Beginning with the line of the entries below that holds "right eye: (204, 313)" and ending with the line that holds "right shoulder: (262, 152)", transcribe each line exactly as written. Pictures stay out.

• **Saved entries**
^^^^

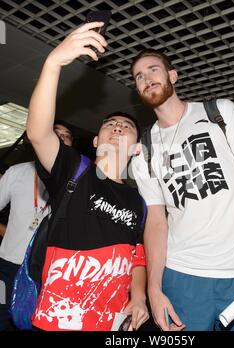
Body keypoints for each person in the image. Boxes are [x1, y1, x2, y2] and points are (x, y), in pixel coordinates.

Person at [130, 49, 234, 331]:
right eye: (139, 76)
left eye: (153, 69)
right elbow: (155, 221)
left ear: (172, 76)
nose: (146, 78)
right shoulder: (144, 151)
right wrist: (153, 287)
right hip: (182, 278)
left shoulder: (219, 112)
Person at [26, 21, 149, 331]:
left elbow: (137, 256)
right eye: (110, 124)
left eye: (127, 127)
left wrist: (139, 297)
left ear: (136, 149)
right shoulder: (74, 169)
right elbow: (39, 133)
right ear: (95, 141)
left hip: (112, 323)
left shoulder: (139, 201)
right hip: (59, 321)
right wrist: (53, 62)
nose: (118, 127)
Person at [0, 123, 73, 330]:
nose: (60, 138)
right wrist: (5, 232)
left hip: (51, 273)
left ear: (71, 146)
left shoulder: (79, 183)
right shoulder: (17, 172)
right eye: (55, 133)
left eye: (66, 136)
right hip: (7, 266)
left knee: (36, 324)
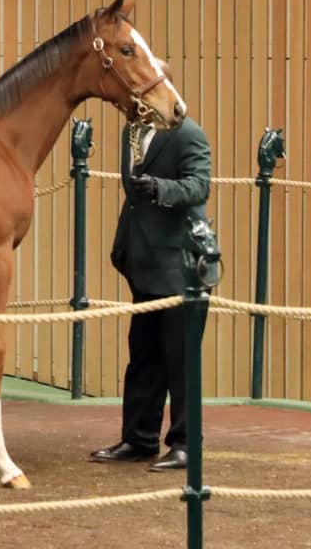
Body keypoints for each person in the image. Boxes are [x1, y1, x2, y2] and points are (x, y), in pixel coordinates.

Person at [90, 114, 212, 471]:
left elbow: (200, 186)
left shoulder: (189, 133)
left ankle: (186, 446)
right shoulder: (131, 132)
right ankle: (139, 439)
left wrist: (161, 188)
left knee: (181, 362)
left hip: (181, 268)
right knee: (142, 357)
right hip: (144, 265)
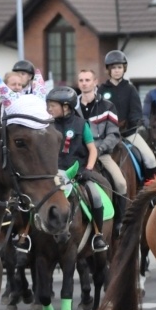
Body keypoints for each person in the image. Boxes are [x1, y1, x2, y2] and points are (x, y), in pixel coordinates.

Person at [47, 86, 108, 252]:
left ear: (66, 107)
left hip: (77, 172)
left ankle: (98, 235)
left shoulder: (82, 124)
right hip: (53, 174)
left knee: (95, 197)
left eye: (53, 105)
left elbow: (92, 149)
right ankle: (25, 236)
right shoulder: (47, 124)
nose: (49, 109)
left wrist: (88, 167)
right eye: (48, 105)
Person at [77, 69, 127, 234]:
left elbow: (114, 134)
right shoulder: (71, 106)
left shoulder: (107, 106)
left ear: (95, 82)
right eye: (81, 80)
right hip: (77, 155)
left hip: (102, 153)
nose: (84, 83)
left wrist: (100, 148)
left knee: (120, 183)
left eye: (87, 80)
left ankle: (119, 222)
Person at [97, 50, 156, 184]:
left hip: (128, 133)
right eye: (113, 68)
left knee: (150, 158)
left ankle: (151, 192)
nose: (117, 70)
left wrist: (134, 122)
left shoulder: (130, 89)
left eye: (119, 67)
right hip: (107, 135)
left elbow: (136, 111)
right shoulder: (101, 90)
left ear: (124, 68)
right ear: (108, 70)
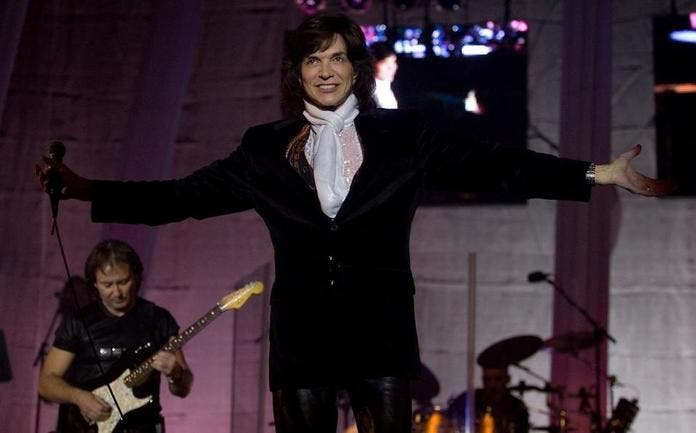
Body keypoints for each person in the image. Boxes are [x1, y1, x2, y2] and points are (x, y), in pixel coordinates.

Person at [36, 12, 671, 433]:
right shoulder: (265, 147)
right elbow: (182, 196)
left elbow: (495, 164)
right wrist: (86, 187)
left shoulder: (403, 135)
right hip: (302, 340)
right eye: (314, 60)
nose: (326, 70)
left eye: (338, 58)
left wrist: (594, 174)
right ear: (297, 72)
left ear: (356, 67)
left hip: (381, 333)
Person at [38, 239, 193, 433]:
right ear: (95, 284)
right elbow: (46, 383)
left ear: (136, 277)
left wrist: (175, 374)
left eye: (123, 282)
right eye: (107, 284)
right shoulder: (78, 322)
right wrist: (79, 397)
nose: (117, 292)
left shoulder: (158, 319)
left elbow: (183, 390)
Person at [446, 365, 529, 433]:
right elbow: (448, 420)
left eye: (498, 379)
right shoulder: (470, 398)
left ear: (507, 379)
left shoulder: (516, 406)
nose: (492, 384)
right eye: (487, 380)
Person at [369, 41, 399, 108]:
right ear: (372, 63)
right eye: (386, 63)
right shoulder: (371, 93)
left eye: (393, 61)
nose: (391, 67)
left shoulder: (385, 84)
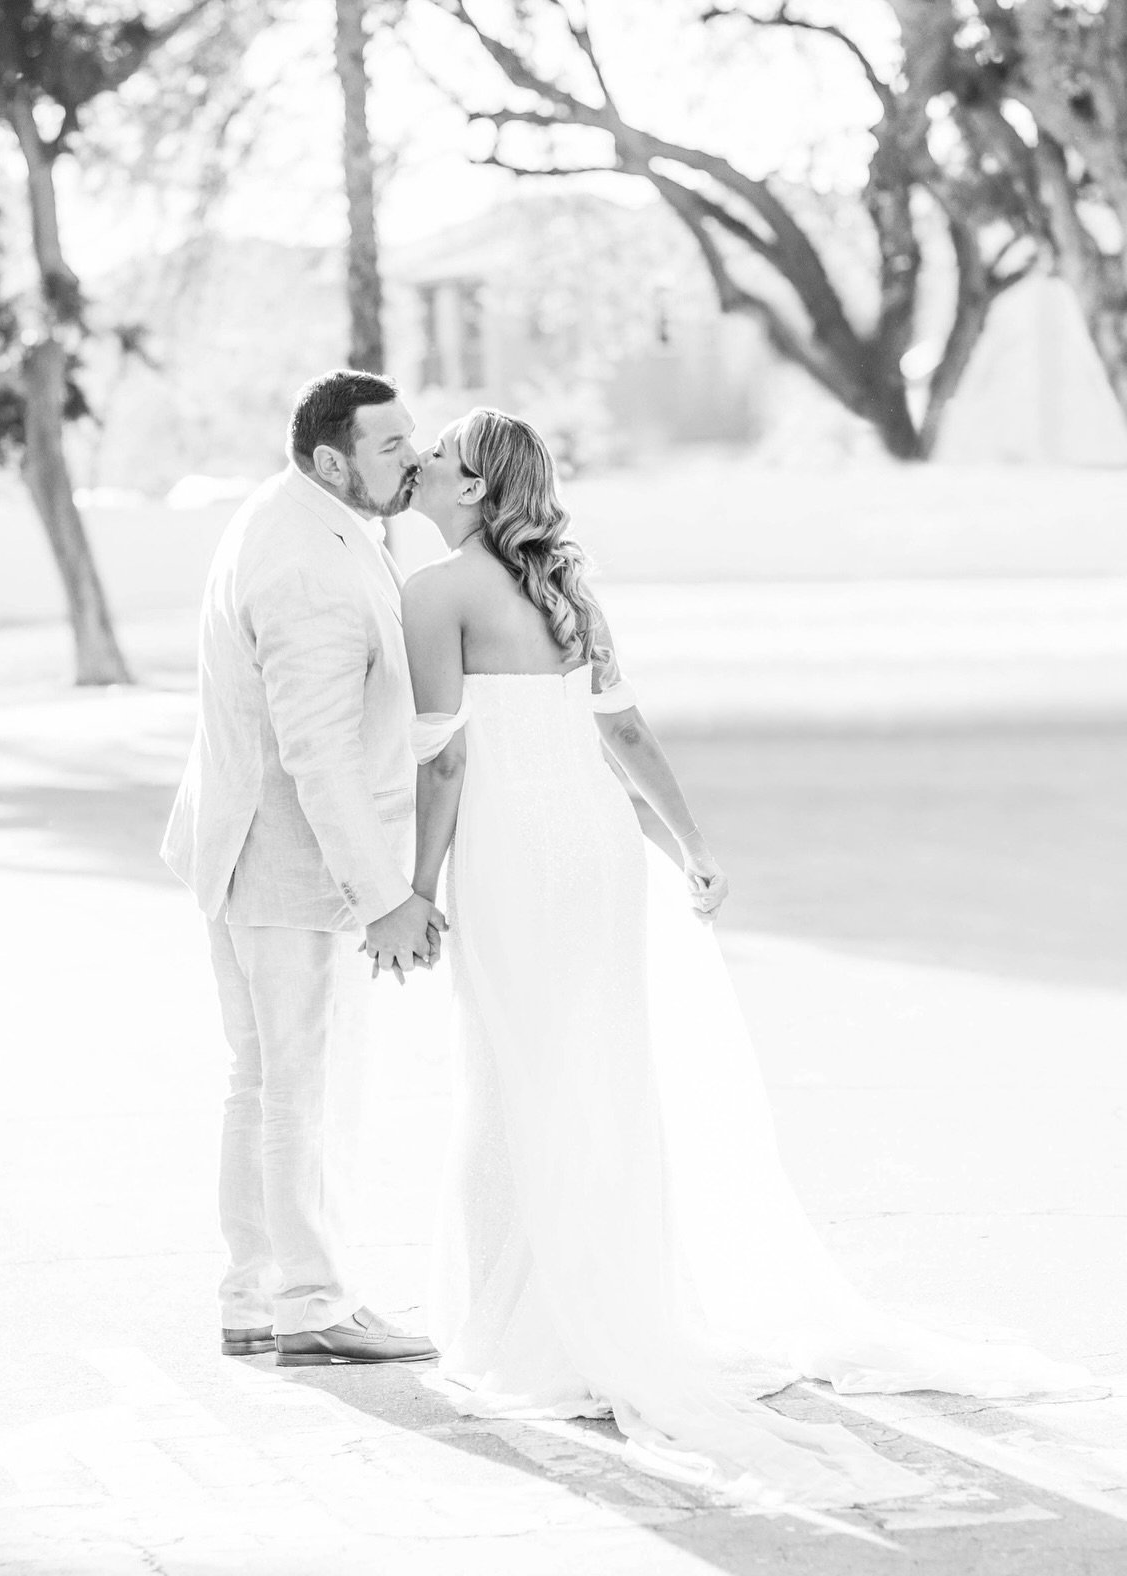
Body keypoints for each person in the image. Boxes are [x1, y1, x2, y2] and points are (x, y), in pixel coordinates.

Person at [403, 405, 1090, 1509]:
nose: (423, 464)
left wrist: (415, 890)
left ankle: (532, 1325)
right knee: (597, 1076)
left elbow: (442, 765)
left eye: (437, 455)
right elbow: (624, 736)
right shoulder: (567, 593)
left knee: (509, 1077)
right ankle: (609, 1304)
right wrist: (690, 850)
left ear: (476, 488)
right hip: (598, 849)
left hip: (508, 857)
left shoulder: (433, 594)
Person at [163, 369, 442, 1368]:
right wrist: (388, 898)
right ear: (332, 459)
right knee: (301, 1087)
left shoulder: (290, 513)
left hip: (238, 847)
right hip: (282, 865)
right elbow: (316, 754)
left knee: (262, 1080)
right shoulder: (308, 565)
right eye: (387, 445)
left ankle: (254, 1294)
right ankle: (314, 1304)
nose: (410, 455)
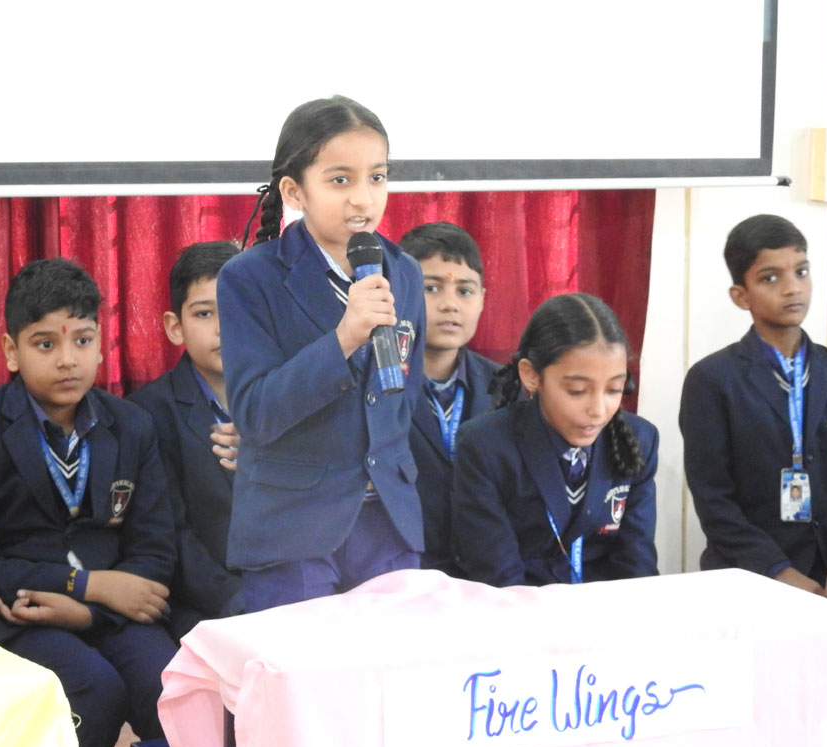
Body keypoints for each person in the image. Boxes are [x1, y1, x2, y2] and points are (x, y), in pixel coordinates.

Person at [0, 258, 179, 747]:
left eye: (82, 340)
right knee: (93, 690)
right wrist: (85, 585)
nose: (67, 359)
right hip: (10, 614)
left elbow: (153, 553)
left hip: (109, 614)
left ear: (100, 344)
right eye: (45, 344)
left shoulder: (131, 426)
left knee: (176, 690)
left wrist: (87, 612)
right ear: (11, 351)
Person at [217, 95, 425, 611]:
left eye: (377, 177)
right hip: (293, 529)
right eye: (340, 180)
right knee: (301, 662)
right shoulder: (250, 278)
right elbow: (255, 413)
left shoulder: (404, 272)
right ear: (295, 191)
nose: (363, 199)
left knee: (393, 659)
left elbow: (405, 399)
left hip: (388, 524)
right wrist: (344, 338)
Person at [679, 214, 827, 656]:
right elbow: (715, 502)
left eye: (801, 272)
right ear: (741, 295)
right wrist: (780, 573)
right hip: (749, 573)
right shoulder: (712, 380)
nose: (793, 288)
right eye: (770, 278)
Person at [451, 292, 658, 586]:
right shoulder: (485, 447)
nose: (598, 410)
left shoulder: (640, 440)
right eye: (577, 391)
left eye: (614, 389)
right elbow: (498, 573)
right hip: (519, 605)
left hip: (608, 607)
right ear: (531, 375)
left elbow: (637, 565)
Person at [130, 240, 243, 637]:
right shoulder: (148, 414)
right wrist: (239, 601)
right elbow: (171, 535)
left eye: (237, 307)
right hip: (203, 605)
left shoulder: (285, 399)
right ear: (175, 327)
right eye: (204, 313)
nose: (223, 327)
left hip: (291, 590)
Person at [399, 222, 499, 576]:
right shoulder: (370, 385)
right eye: (431, 288)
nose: (450, 305)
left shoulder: (507, 388)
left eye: (465, 291)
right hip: (401, 575)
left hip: (490, 573)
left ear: (483, 298)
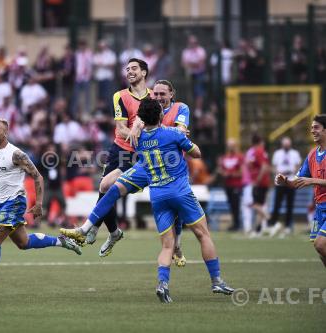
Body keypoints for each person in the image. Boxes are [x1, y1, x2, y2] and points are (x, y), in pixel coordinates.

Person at [60, 78, 190, 264]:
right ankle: (89, 228)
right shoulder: (148, 109)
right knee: (108, 186)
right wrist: (144, 130)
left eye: (162, 94)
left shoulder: (181, 108)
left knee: (175, 209)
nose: (159, 97)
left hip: (171, 166)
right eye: (156, 94)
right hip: (145, 164)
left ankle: (177, 247)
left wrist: (158, 131)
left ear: (171, 94)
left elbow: (181, 130)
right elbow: (138, 129)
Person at [0, 119, 82, 295]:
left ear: (5, 133)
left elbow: (38, 177)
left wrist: (39, 203)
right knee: (24, 243)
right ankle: (62, 241)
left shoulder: (16, 154)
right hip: (1, 203)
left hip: (14, 202)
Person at [136, 98, 234, 302]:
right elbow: (196, 153)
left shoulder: (139, 139)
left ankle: (163, 285)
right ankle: (216, 281)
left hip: (158, 195)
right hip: (180, 191)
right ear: (161, 115)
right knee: (203, 234)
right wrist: (184, 138)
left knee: (167, 245)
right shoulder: (173, 133)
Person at [61, 58, 151, 257]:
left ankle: (93, 226)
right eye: (127, 69)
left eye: (134, 68)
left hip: (138, 154)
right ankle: (113, 232)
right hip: (119, 149)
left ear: (144, 72)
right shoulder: (119, 96)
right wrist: (136, 133)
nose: (129, 71)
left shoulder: (153, 97)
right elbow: (120, 127)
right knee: (104, 187)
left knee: (105, 186)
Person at [275, 115, 326, 267]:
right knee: (321, 251)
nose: (312, 131)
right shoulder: (311, 155)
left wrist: (313, 180)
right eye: (311, 128)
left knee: (320, 245)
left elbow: (309, 181)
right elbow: (297, 182)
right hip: (320, 208)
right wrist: (286, 182)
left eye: (316, 127)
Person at [268, 137, 301, 237]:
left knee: (289, 205)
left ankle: (287, 226)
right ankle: (273, 224)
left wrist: (293, 172)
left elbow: (298, 165)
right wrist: (279, 173)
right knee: (277, 204)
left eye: (288, 144)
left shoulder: (295, 153)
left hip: (290, 181)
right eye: (285, 144)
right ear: (282, 144)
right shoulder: (277, 153)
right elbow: (274, 166)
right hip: (280, 182)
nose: (286, 145)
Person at [246, 134, 271, 237]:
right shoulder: (262, 152)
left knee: (255, 204)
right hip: (264, 181)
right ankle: (257, 230)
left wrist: (257, 180)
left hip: (260, 182)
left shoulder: (258, 151)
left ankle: (270, 219)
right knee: (259, 205)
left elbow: (264, 167)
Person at [217, 138, 244, 231]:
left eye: (232, 145)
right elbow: (220, 169)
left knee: (236, 204)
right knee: (231, 205)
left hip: (236, 184)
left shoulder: (239, 157)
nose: (230, 147)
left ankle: (237, 224)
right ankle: (235, 223)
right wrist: (222, 172)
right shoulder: (225, 157)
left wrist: (230, 174)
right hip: (227, 185)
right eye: (229, 145)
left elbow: (242, 172)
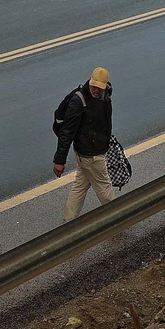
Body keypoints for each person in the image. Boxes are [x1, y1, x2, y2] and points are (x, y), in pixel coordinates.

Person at [53, 67, 115, 221]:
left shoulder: (106, 96)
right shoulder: (78, 101)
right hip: (90, 155)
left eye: (99, 88)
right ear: (90, 81)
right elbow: (67, 132)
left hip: (95, 151)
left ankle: (68, 222)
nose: (96, 90)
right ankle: (117, 217)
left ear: (105, 86)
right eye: (94, 86)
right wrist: (59, 161)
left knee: (80, 187)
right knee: (104, 188)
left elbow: (104, 124)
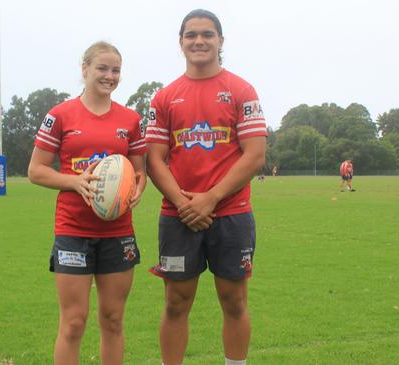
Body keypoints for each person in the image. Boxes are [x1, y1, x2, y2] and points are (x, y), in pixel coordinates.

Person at [145, 9, 267, 365]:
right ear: (181, 43)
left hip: (231, 214)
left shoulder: (242, 90)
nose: (199, 41)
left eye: (207, 34)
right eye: (191, 34)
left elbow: (254, 155)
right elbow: (155, 159)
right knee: (175, 302)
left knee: (234, 300)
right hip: (178, 215)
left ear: (220, 41)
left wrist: (210, 199)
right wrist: (185, 204)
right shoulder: (164, 97)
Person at [27, 41, 146, 365]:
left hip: (117, 232)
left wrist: (137, 187)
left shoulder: (130, 120)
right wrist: (74, 182)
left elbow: (139, 171)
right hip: (73, 231)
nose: (110, 76)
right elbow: (35, 171)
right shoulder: (60, 115)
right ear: (85, 69)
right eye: (102, 68)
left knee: (113, 320)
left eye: (116, 70)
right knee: (74, 322)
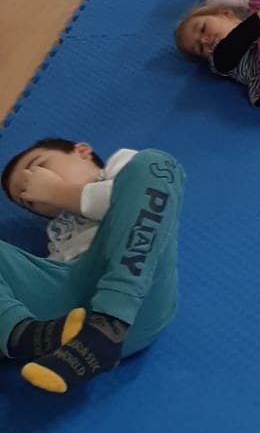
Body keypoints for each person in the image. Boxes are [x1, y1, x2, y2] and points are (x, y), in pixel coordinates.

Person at [0, 138, 183, 395]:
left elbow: (139, 197)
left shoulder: (120, 169)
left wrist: (56, 191)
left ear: (82, 151)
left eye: (38, 167)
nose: (30, 190)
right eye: (25, 198)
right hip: (66, 325)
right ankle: (24, 336)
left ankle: (110, 324)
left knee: (156, 164)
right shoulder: (57, 234)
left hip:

^^^^

• **Exercise output**
right eye: (204, 313)
nose: (223, 327)
left hip: (291, 590)
Person at [399, 222, 499, 576]:
right shoulder: (370, 385)
right eye: (431, 288)
nose: (450, 305)
left shoulder: (507, 388)
left eye: (465, 291)
right hip: (401, 575)
left hip: (490, 573)
left ear: (483, 298)
Body keypoints for each person in the image. Boxes are [x1, y1, x2, y2] and points are (x, y), in pixel coordinates.

Person at [60, 78, 190, 264]:
right ankle: (89, 228)
right shoulder: (148, 109)
right knee: (108, 186)
right wrist: (144, 130)
left eye: (162, 94)
left shoulder: (181, 108)
left knee: (175, 209)
nose: (159, 97)
left hip: (171, 166)
right eye: (156, 94)
right hip: (145, 164)
left ankle: (177, 247)
left wrist: (158, 131)
left ear: (171, 94)
left elbow: (181, 130)
right elbow: (138, 129)
Person at [0, 119, 82, 295]:
left ear: (5, 133)
left elbow: (38, 177)
left wrist: (39, 203)
right knee: (24, 243)
right ankle: (62, 241)
left shoulder: (16, 154)
right hip: (1, 203)
left hip: (14, 202)
Person at [136, 98, 234, 302]:
right elbow: (196, 153)
left shoulder: (139, 139)
left ankle: (163, 285)
right ankle: (216, 281)
left hip: (158, 195)
right hip: (180, 191)
right ear: (161, 115)
right knee: (203, 234)
right wrist: (184, 138)
left knee: (167, 245)
right shoulder: (173, 133)
Person at [61, 58, 151, 257]:
left ankle: (93, 226)
right eye: (127, 69)
left eye: (134, 68)
left hip: (138, 154)
right ankle: (113, 232)
right hip: (119, 149)
left ear: (144, 72)
right shoulder: (119, 96)
right wrist: (136, 133)
nose: (129, 71)
left shoulder: (153, 97)
right elbow: (120, 127)
right knee: (104, 187)
left knee: (105, 186)
Person at [275, 115, 326, 267]:
right knee: (321, 251)
nose: (312, 131)
right shoulder: (311, 155)
left wrist: (313, 180)
right eye: (311, 128)
left knee: (320, 245)
left elbow: (309, 181)
right elbow: (297, 182)
right hip: (320, 208)
right wrist: (286, 182)
left eye: (316, 127)
Person at [268, 137, 301, 237]:
left knee: (289, 205)
left ankle: (287, 226)
right ankle: (273, 224)
left wrist: (293, 172)
left elbow: (298, 165)
right wrist: (279, 173)
right knee: (277, 204)
left eye: (288, 144)
left shoulder: (295, 153)
left hip: (290, 181)
right eye: (285, 144)
right ear: (282, 144)
right shoulder: (277, 153)
right elbow: (274, 166)
right hip: (280, 182)
nose: (286, 145)
Person at [246, 134, 271, 237]:
right shoulder: (262, 152)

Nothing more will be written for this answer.